Was Michelle Obama’s choice of frock Tuesday night a statement? You bet it was. Here is a woman who spent the last six months having to explain to an audience of gasbags like Rush Limbaugh how she really is “proud of my country” as though such an existential disclosure was prerequisite to avoiding the ducking […]

Was Michelle Obama’s choice of frock Tuesday night a statement?

You bet it was. Here is a woman who spent the last six months having to explain to an audience of gasbags like Rush Limbaugh how she really is “proud of my country” as though such an existential disclosure was prerequisite to avoiding the ducking stool

Whether it was, as Project Runway would say, “fashion forward,” or a fashion fright, the Narciso Rodriquez ensemble Obama wore for her husband’s victory speech was anything but a genuflection to the establishment, nor some gratuitous curtsy to her detractors to emphasize that no, she is not Bobby Seale in J. Crew and combat boots.

Instead the dress — one fashionista described it as a “lava lamp” — all red flame and black sleekness, was a fashion declaration of independence, her own, and by extension, her family’s, as she proves – fashion misfires and all — that she doesn’t have to look like an Easter egg exploded on the White House lawn to fit in with the pantheon of first ladies before her. It’s also a subtle acknowledgment that striving to look like all those ladies would be silly, as she certainly does not, and she can indulge, unfettered by tradition, in more than a little history-making of her own.

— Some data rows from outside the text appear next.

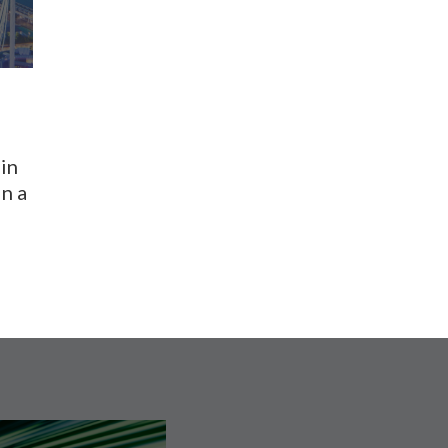
in
n a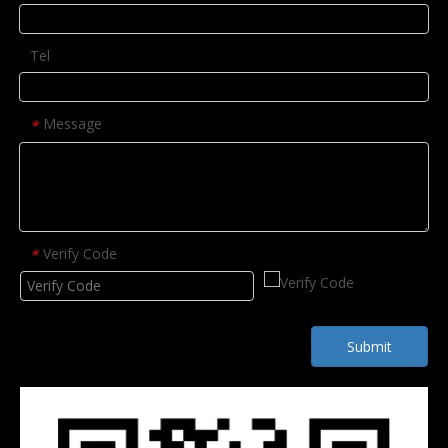
Tel
Message
*
Verify Code
*
Submit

Obama is already sparking comparisons to Jackie-O, but it’s really the inside that counts. Jackie may have been more glamorous and as mom would say, “had more class than the lot of ’em,” but she could never shake that long-suffering aura shrouded about many of these first mates, including our most recent and more appropriately, also-ran first lady Cindy McCain. Nor does Obama invoke the primary-colored pantsuited piranha, who would see her time at the White House as one extended political campaign and a platform for her own ambition.

No, the woman on stage Tuesday seems to inhabit a world more centered than that, in a marriage that was seeded in a courtship during more private and humble times, of shared values and intelligence, mutual respect and obvious attraction, and could it be, love? Whether you agree with their politics or not, the very earthiness of their union could prune back the White House a bit closer to its intended size*, shedding all of the gilded, monarchical festooning, moldy class and dynastic trappings, the ritual phoniness and not-so-easily disguised hypocrisies bloating the hallowed halls of 1600 Pennsylvania Avenue over the last one hundred years for something, ironically, more closely resembling the first families of a much earlier time.

Putting politics aside for moment, I think it’s refreshing, a post-boomer romance in the White House. Fist-bumping couture and all.

* I do not suggest that love can conquer all — much less the size of government. It’s the symbolism, the cultural iconography of the White House as a modern imperial palace that I am addressing here.